------ TEXT EXCERPT ------
Advanced Tire Technologies Drive Flat and Connected to Cars with V2X

Tires are a very important to the ride of your car, your safety and sanity. We missed National Tire Week in the last week of May into June. However, there is great tire tech in July for a safer smoother ride now and with new connected technology in the future. Tires in the future will connect to vehicles, city infratstructure and transportation systems. In the meantime, if you like many newer car owners don’t have a spare tire, you can buy tires that will drive when flat.

  1. Monitor Tire Pressure with TPMS

Tire pressure is very important for better gas mileage and safety. Low tire pressure can cause poor handling, hydroplaning, skidding or loss of control around tight curves and in the worse case cause blow-outs.

“We don’t expect everyone to check their tire pressure, many people think of their cars as transportation from point A to point B, which is why we created a TPMS(Tire Pressure Monitor System) that is seamless,” said Aruna Anad, senior engineering manager, Continental North America.

In one TPMS system, Continental designed for Nissan, air pressure is shown on the dash. The car lights flash as the air is being filled and the horn beeps at the correct pressure, making filling the tire with air much easier and accurate.

American drivers with car models 2007 or later are warned of low tire pressure via TPMS (Tire Pressure Monitor System) a light alert appears on cockpit dash near the speedometer or the actual tire pressure of each tire is shown either on the dash or infotainment system said Anad.

If you car doesn’t currently have TPMS, an aftermarket TPMS system can be installed that usually costs around $250. The system comes with wireless sensors that connected to the tire valves and an LCD display. TPMS systems are especially helpful for trailers large vehicles and motor homes where a blown tire can very dangerous.

TPMS warning systems are set to show when the tire pressure is down 25%, hopefully giving the driver enough warning to get over to the side of the road or drive the car to a service center.

“By the time the TPMS light goes on it’s usually too late,” warned Matt Edmonds, VP at The Tire Rack. He cautioned that because the TPMS warning light does not go on until the tire is down 25%, you should check to see if there’s a nail in the tire, you may not be able to drive on it very long.

The best way to keep a smooth ride ride is to keep the tires inflated properly and not wait for the TPMS light, noted Edmonds.

Continental is also working with carmakers to provide smartphone apps that report tire pressure levels directly to smartphones in that way you’ll be notified on your phone that your tire pressure is low.

  1. Technology for Treads  

Tread depth is important for traction and the grooves in your tires are there to help channel water away.

The next level of TPMS technology Continental offers a small cylindrical sensor about the width of a nickel that is inside the tire that will monitor the depth of the tire treads, Continental calls it electronic Tire Information System, (eTIS).

There will be service notice on the dash near the odometer and it can also be integrated with infotainment systems to offer to make an appointment for service.
------ PROVIDED RECORDS ------
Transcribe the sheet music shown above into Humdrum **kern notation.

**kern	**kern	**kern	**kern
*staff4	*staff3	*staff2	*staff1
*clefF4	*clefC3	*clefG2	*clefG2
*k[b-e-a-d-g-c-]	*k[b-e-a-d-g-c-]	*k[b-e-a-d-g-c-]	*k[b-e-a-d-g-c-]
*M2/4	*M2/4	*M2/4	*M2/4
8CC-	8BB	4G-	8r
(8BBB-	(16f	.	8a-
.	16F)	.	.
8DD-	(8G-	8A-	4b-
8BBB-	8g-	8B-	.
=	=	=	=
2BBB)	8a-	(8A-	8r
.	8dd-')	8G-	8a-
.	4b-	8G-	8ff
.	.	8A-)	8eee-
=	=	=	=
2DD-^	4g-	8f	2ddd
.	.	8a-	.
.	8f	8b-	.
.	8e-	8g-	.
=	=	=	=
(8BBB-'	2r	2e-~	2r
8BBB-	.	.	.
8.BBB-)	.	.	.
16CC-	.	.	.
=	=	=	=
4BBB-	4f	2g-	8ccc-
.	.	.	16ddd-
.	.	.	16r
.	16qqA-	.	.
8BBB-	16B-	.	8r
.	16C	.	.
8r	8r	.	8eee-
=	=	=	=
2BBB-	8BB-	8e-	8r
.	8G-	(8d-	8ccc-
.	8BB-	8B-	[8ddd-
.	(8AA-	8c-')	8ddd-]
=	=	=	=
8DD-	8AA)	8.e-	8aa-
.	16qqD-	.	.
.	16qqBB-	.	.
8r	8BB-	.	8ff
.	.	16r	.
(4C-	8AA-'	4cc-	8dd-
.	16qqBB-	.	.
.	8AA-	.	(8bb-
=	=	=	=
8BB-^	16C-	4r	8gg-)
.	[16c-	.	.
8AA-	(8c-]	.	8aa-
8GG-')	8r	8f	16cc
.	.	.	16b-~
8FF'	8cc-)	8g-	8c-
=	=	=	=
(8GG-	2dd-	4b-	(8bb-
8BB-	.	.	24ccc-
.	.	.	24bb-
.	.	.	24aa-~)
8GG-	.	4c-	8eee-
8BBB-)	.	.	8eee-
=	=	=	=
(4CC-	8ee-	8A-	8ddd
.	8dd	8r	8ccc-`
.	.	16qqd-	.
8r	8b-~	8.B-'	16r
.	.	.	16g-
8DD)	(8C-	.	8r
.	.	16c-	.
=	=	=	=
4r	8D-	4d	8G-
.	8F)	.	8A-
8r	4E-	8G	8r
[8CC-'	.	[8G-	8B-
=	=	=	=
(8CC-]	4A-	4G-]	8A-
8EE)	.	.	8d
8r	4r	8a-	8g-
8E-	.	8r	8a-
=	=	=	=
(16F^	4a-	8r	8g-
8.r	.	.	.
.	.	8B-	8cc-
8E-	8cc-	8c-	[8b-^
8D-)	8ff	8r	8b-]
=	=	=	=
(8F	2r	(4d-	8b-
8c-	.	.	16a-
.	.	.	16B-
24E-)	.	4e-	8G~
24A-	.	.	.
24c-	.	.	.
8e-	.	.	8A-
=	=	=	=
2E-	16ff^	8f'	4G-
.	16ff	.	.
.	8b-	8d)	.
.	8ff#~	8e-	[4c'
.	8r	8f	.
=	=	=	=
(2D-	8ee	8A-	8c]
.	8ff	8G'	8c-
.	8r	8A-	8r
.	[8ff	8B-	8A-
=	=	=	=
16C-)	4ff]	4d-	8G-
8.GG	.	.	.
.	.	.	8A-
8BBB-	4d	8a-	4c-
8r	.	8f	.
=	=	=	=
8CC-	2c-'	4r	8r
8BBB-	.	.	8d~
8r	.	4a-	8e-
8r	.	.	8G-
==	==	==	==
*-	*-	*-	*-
------
▸ **REQUIRED TASKS**
1. Reproduce a passage from the article on tire technology word for word, starting at the words "Tire pressure is very" and ending after the words "easier and accurate.".
2. Resume the article on tire technology by writing what comes after its final sentence.
The listing has no connection to the article on tire technology.

▸ **TASK-BY-TASK OUTPUTS**
1.
Tire pressure is very important for better gas mileage and safety. Low tire pressure can cause poor handling, hydroplaning, skidding or loss of control around tight curves and in the worse case cause blow-outs.

“We don’t expect everyone to check their tire pressure, many people think of their cars as transportation from point A to point B, which is why we created a TPMS(Tire Pressure Monitor System) that is seamless,” said Aruna Anad, senior engineering manager, Continental North America.

In one TPMS system, Continental designed for Nissan, air pressure is shown on the dash. The car lights flash as the air is being filled and the horn beeps at the correct pressure, making filling the tire with air much easier and accurate.

2.
Continental’s eTIS modules in the near future will take the next innovative leap to wirelessly connect tire and road information into car-2-car and car-to-infrastructure transportation management systems. eTIS, linked into transportation management systems will enable safety critical road condition information to be passed on to other vehicles approaching the same road stretch – supporting drivers to take corrective action to safety navigate the identified hazard.

Tires sold in North America show a band on the tire when the tread is low known as”wear bars” or Tread Wear Indicators (TWI’s). Wear bars look like a bar across the tire’s tread pattern, warning drivers when their tires no longer meet the safe minimum tread depth.

An alternative is to use a penny to to see if Lincoln’s head shows when placed in the groove of the tire.

  1. The Ultimate Peace of Mind, Better New Groovy Tires and Tires that Drive While Flat

A new set of tires can do wonders for the ride of car and there are new kinds of tire that don’t wear out as easily and don’t go flat.

Most tires grip and treads degrade and wear over time. A new tire from Michelin, Premier A/S tire with EverGrip has grooves that expand with wear, as well as added new grooves that emerge over time, helping to  improve the tire’s grip in wet weather. EverGrip tires are made from a proprietary blend of silica and sunflower oil, and could be very helpful in rainy climates.

Some cars don’t have spare tires but come with drive-flat tires or extended mobility tires such as BMW. Up until recently, only certain luxury cars could be equipped with these kinds of tires. Bridgestone’s latest innovation, DriveGuard tires, let you drive while they are flat.

DriveGuard replacement tires let drivers continue driving up to 50 miles as fast as 50mph with pressure loss or punctures. The tires have reinforced sidewalls made with a proprietary NanoPro Tech compound to support the car even without air and cooling fins that reduce heat and friction.

DriveGuard tires are available in 32 sizes for cars not originally equipped with run-flat technology with tire pressure monitoring systems (TPMS).